Wij genieten van onze gekoelde drankjes en de rust van een klein dorpje ergens midden op Corfu. De jongelui hebben hun muzikale bezigheden weer opgepakt en de kinderen fietsen onvermoeibaar hun rondjes. Een stokoud besje met kromme beentjes en beladen met een bos kreupelhout strompelt moeizaam op haar stok steunend voorbij. Na een minuut of tien komt vanuit het restaurant een vriendelijk uitziende blonde dame naar ons tafeltje en vraagt wat wij willen eten. Navraag leert dat dit Voula is.
Wij laten ons voorlichten en bestellen beiden een hoofdgerecht. Voula beveelt ook enkele voorgerechten aan en wij laten ons verrassen.
Terwijl de kokkin zich terugtrekt in haar domein, bespreken wij de verschillen qua alcoholbeleving in Nederland en Corfu. Daar mag je pas alcohol kopen als je 18 bent, hier wordt het geserveerd, en misschien wel gebrouwen, door een 14-jarige.
Wij worden in onze mijmeringen onderbroken doordat een man met een doorleefd gezicht zich aan ons tafeltje voegt. Hij stelt zich voor als Spiros, eigenaar van de taverna en echtgenoot van de kokkin. Ah, we hebben over je gehoord, zeggen wij. Nou dat kwam goed uit, hij ook over ons. ‘You are from Holland, eh? Alles heerlijk, alles lekker.’ Karel en Babs hebben ons hier dus ook al geïntroduceerd.

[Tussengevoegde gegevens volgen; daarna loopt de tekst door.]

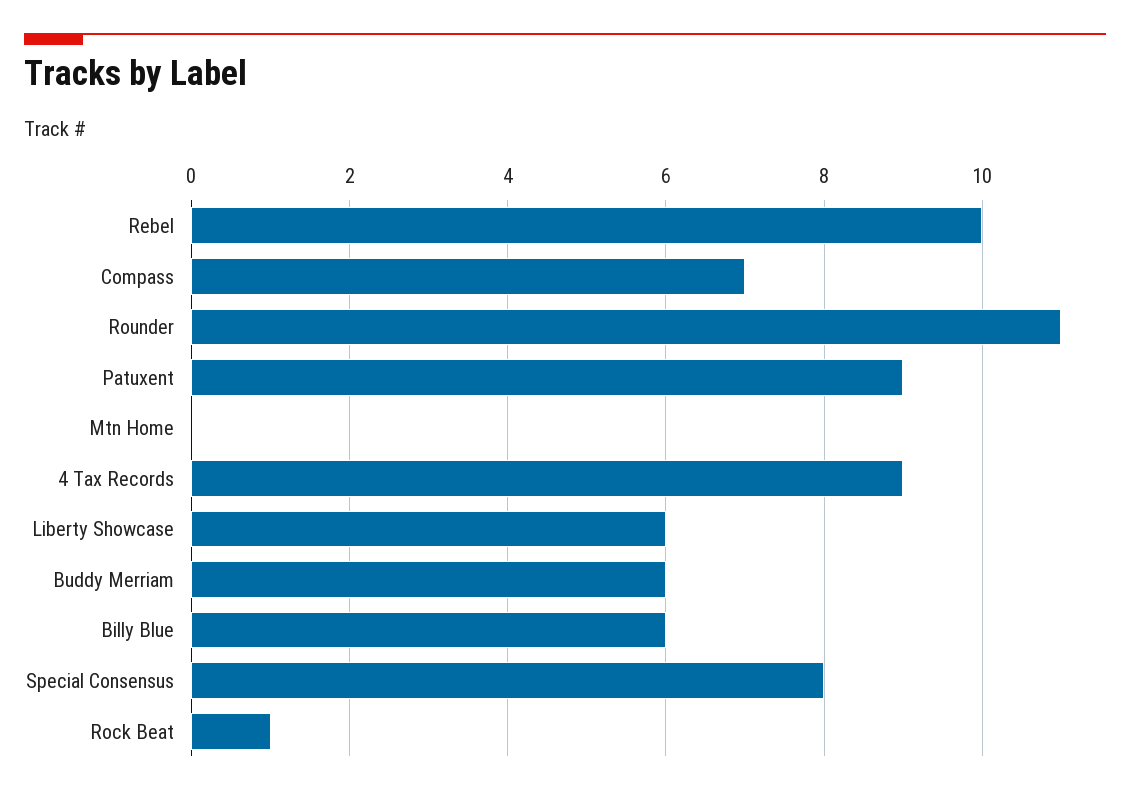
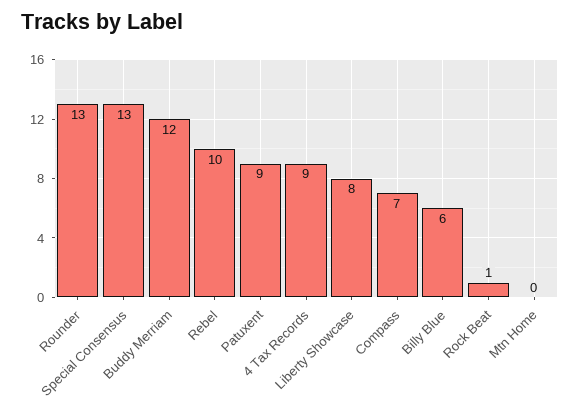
  {
    "Rebel": 10,
    "Compass": 7,
-   "Rounder": 11,
+   "Rounder": 13,
    "Patuxent": 9,
    "Mtn Home": 0,
    "4 Tax Records": 9,
-   "Liberty Showcase": 6,
+   "Liberty Showcase": 8,
-   "Buddy Merriam": 6,
+   "Buddy Merriam": 12,
    "Billy Blue": 6,
-   "Special Consensus": 8,
+   "Special Consensus": 13,
    "Rock Beat": 1
  }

Als we ons even later tegoed doen aan de vele lekkernijen die geserveerd werden, Babs heeft niet gejokt, komt Spiros een praatje maken. We bespreken de muzikale kwaliteiten van zijn zoon Alex, de 14-jarige jongen die ons zo vriendelijk ontving. Spiros denkt dat hij het ver kan schoppen. Op gitaar komt hij al heel aardig uit de voeten, maar zijn zangtalenten zijn helemaal onovertroffen. Hij vertelt dat de jongen momenteel aan het oefenen is voor komende zondag.

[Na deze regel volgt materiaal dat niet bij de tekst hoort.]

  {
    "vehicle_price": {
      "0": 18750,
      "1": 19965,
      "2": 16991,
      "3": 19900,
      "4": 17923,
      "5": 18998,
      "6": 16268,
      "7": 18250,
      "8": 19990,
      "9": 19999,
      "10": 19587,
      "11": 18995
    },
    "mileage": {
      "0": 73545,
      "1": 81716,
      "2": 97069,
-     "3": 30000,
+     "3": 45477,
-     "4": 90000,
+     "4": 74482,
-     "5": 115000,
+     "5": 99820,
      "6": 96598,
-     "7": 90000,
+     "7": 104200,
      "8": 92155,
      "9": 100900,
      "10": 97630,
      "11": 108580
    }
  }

Ah?, vragen wij gezamenlijk. Ja, volgende week is weer het jaarlijkse zang- en dansfeest van Strongili, legt hij uit, en Alex moet dan een van de solopartijen zingen. Deze zondag is de generale repetitie. Als wij zin hebben om te komen dan zijn we bij deze van harte uitgenodigd.
Wij beloven plechtig te komen.
Als wij die zondagavond het gezellige dorpsplein van Strongili betreden, is het al bommetje vol. Kinderen hollen achter elkaar aan, de wat oudere jeugd klit bij elkaar, terwijl de volwassenen enorme rookwolken produceren met het grillen van souvlaki’s en bifteki’s. De drankstand voorziet gretige Grieken van bier, wijn en andere spiritualiën.
Wij laten ons de souvlaki met brood goed smaken en genieten ondertussen van de drukte om ons heen. Wij blijven ons verbazen over de bereidwilligheid van de Grieken om feesten te bezoeken. Geen gelegenheid wordt onbenut gelaten om massaal het feestterrein te bezetten, al is het maar een generale repetitie.
Geheel tegen de gewoonte in begint het spektakel redelijk op tijd. Wij zien een vrij groot koor, waarvan alle leden netjes in hetzelfde tuniek gehesen zijn. De bevlogen dirigent vormt in zijn jeans en houthakkershemd een sterk contrast met zijn koorleden. Zijn frivole kledingkeuze heeft echter geen negatieve invloed op zijn presteren want hij weet jong en oud tot grote prestaties te leiden. Spiros’ zoon imponeert inderdaad met een volle en vaste stem. Die komt er wel.
Na het zangfestijn begeven wij ons snel naar Spiros’ Taverna. Daar staat hij ons al glunderend op te wachten. Heb ik het niet gezegd?, spreken zijn ogen. Het eerste rondje drank is voor zijn rekening.
Tegen de tijd dat onze tafel is volgezet met een keur aan saganaki, salade, tzatziki, brood en andere voorgerechten, is het restaurant afgeladen. Als mieren lopen de gasten langs, door en over de tafeltjes heen om de voorstelling of de laatste nieuwtjes te bespreken. Sommigen nemen niet eens de moeite om op te staan en voeren een geanimeerd gesprek met hun vrienden aan de andere kant van de gelagkamer. Het is een herrie als het laatste oordeel, zoals het hoort volgens de Grieken. Een stil restaurant is een leeg restaurant.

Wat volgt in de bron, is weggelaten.